#### Texte source
# Emulateur Mac OS Power PC



## drake94 (28 Juin 2021)

Bonjour ! J'ai deux jeux de mon enfance auxquels j'aimerais rejouer : Tristan et le Mystère du dragon et Carmen Sandiego les trésors du Monde. Manifestement, ces deux jeux sont compatibles sur mac OS 9 et 10.1 à 10.4 (Power PC ?)

Soucis, je suis sur un Mac Pro 5.1 avec un SSD High Sierra et un SSD Catalina..Impossible de les lancer..! :/

Comment faire ?

PS : Je n'ai plus le disque de Carmen Sandiego, savez vous si je peux le trouver gratuitement quelque part ? Merci !!!


----------



## maxou56 (28 Juin 2021)

drake94 a dit:


> Manifestement, ces deux jeux sont compatibles sur mac OS 9 et 10.1 à 10.4 (Power PC ?)


Bonjour,
Si c’est des jeux, apps power pc, avec les versions Intel de Mac OS (de 10.4 à 10.6) il y avait un émulateur « rosetta » pour faire fonctionner les apps power pc.
Ton Mac est compatible avec snow léopard (10.6.4 minimum) donc tu peux installer par exemple sur autre une partition, ou autre disque, 10.6.8, mais ça peut poser des soucis avec la carte graphique ou le ssd si il n’est pas sata.
Ou en virtualisation, mais normalement 10.6 ou 10.5 ne sont virtualisables qu’en versions serveur. On peut contourner cette limitation.


----------



## Pascal 77 (28 Juin 2021)

Le plus simple est d'installer SheepShaver pour émuler un Mac PPC, il y en a un autre, Basilisk II, du même auteur, qui émule un Mac 68K. Quant à Carmen Sandiego, elle est sur le Grenier du Mac !


----------



## drake94 (5 Juillet 2021)

Oh chouette ! Il y a des tutos (j'y connais rien..!)

Ce n'est pas ce Carmen que je cherche, c'est "Les trésors du Monde" Mindscape, 2002)...C'est mon enfance 


Merciiiii !


----------



## drake94 (8 Juillet 2021)

Alors, j'ai acheté une version CD de Carmen, j'ai installé MAC OS 9 via Sheep Saver, mais je n'arrive pas à installer le disque (via le lecteur CD de mon mac pro 5.1), ni à télécharger Sheep Saver pref. L'émulateur me dis que je ne dipose pas d'assez de mémoire


Désolé je suis vraiment débutant. Le jeu fonctionne aussi sous 10.2 apparement. Pouvez vous m'aider à l'installer ?


----------



## drake94 (8 Juillet 2021)

j'ai bien essayé ce tuto, mais la rom, même correctement renommée, ne fais pas tourner Sheep Saver..C'est vraiment dommage qu'Apple ait arreté Rosetta sur High Sierra


----------



## drake94 (8 Juillet 2021)

#### Données extraites
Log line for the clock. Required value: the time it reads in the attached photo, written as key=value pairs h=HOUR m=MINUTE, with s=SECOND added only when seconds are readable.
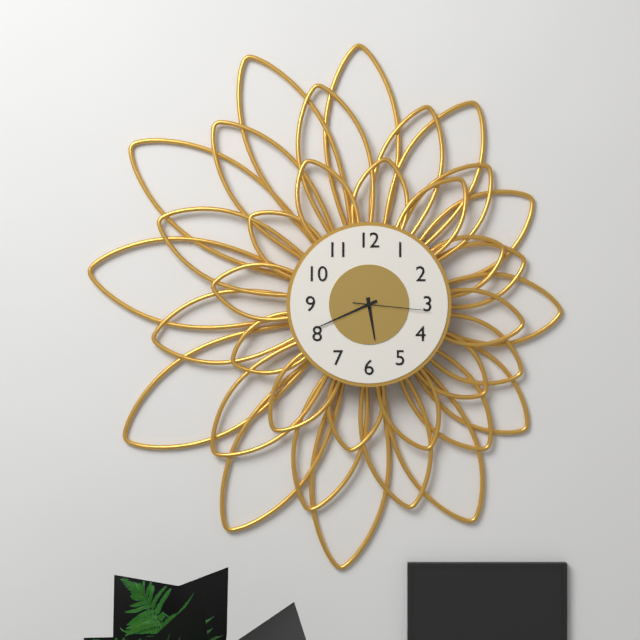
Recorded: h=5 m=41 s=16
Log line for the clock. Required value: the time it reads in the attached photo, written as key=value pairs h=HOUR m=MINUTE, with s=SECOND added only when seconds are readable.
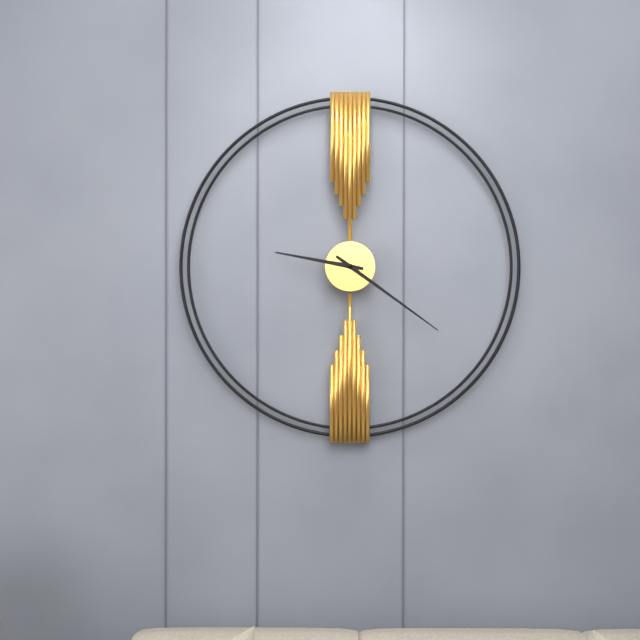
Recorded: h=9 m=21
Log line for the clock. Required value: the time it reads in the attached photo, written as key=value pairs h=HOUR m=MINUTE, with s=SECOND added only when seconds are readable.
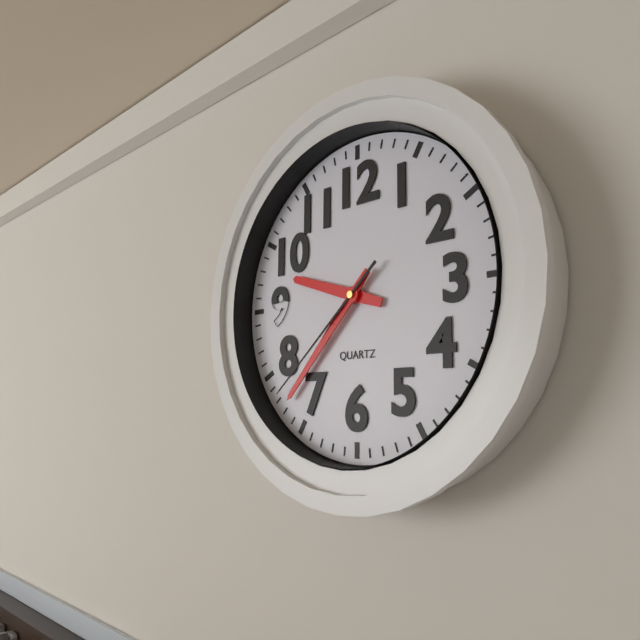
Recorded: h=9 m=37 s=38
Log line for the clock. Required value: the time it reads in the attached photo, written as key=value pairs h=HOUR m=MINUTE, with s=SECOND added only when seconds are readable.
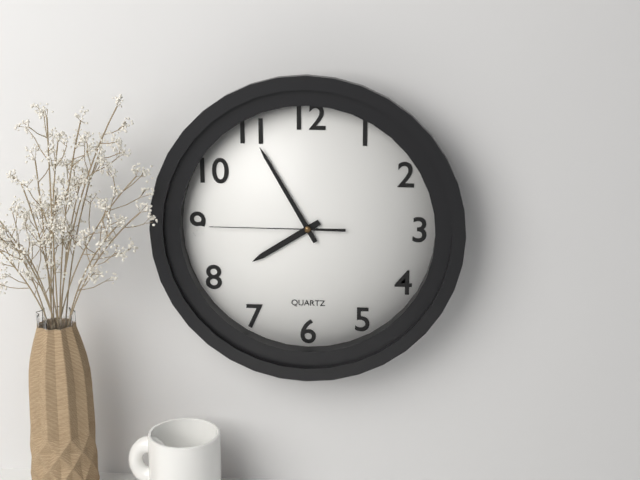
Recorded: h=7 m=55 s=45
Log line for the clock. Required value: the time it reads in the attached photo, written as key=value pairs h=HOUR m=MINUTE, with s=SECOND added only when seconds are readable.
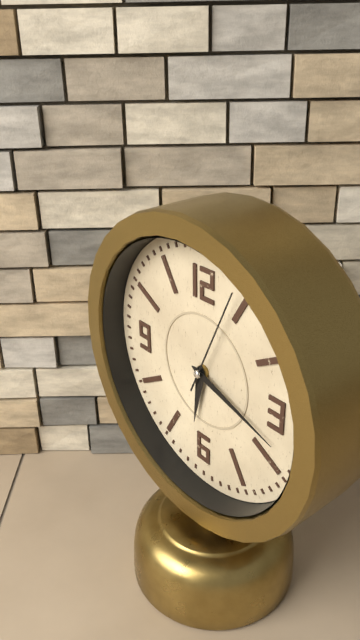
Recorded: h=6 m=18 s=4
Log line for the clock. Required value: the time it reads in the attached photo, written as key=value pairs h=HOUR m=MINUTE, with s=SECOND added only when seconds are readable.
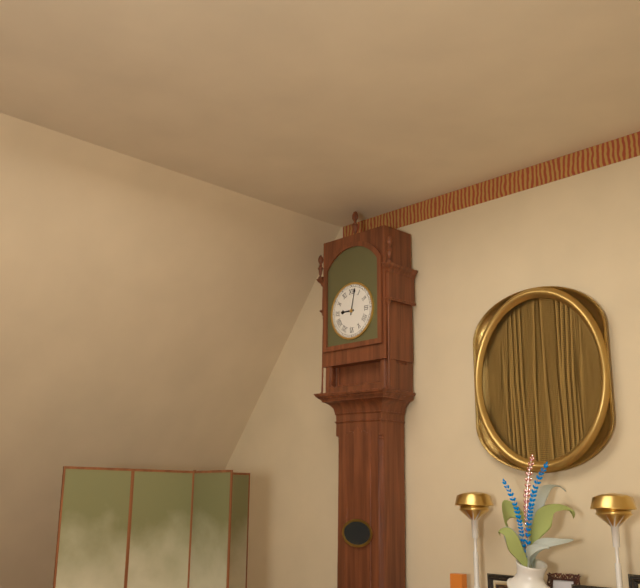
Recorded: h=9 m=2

#### Consigne 1
Les affirmations suivantes concordent-elles avec le fil de discussion ci-dessus ? Répondez par oui ou par non à chacune, en citant mot pour mot les termes qui le montrent : (a) SheepShaver sert à émuler un Mac 68K ; (b) drake94 utilise un Mac Pro 5.1 ; (c) l'émulateur Rosetta existait dans les versions Intel de Mac OS de 10.4 à 10.6.
#### Consigne 2
Transcrivez fidèlement le passage du fil de discussion qui va de « Ou en virtualisation, mais » à « Grenier du Mac ! ».

#### Bonne réponse 1
(a) Non : « installer SheepShaver pour émuler un Mac PPC, il y en a un autre, Basilisk II, du même auteur, qui émule un Mac 68K ».
(b) Oui : « je suis sur un Mac Pro 5.1 avec un SSD High Sierra et un SSD Catalina ».
(c) Oui : « avec les versions Intel de Mac OS (de 10.4 à 10.6) il y avait un émulateur « rosetta » pour faire fonctionner les apps power pc ».

#### Bonne réponse 2
Ou en virtualisation, mais normalement 10.6 ou 10.5 ne sont virtualisables qu’en versions serveur. On peut contourner cette limitation.


----------



## Pascal 77 (28 Juin 2021)

Le plus simple est d'installer SheepShaver pour émuler un Mac PPC, il y en a un autre, Basilisk II, du même auteur, qui émule un Mac 68K. Quant à Carmen Sandiego, elle est sur le Grenier du Mac !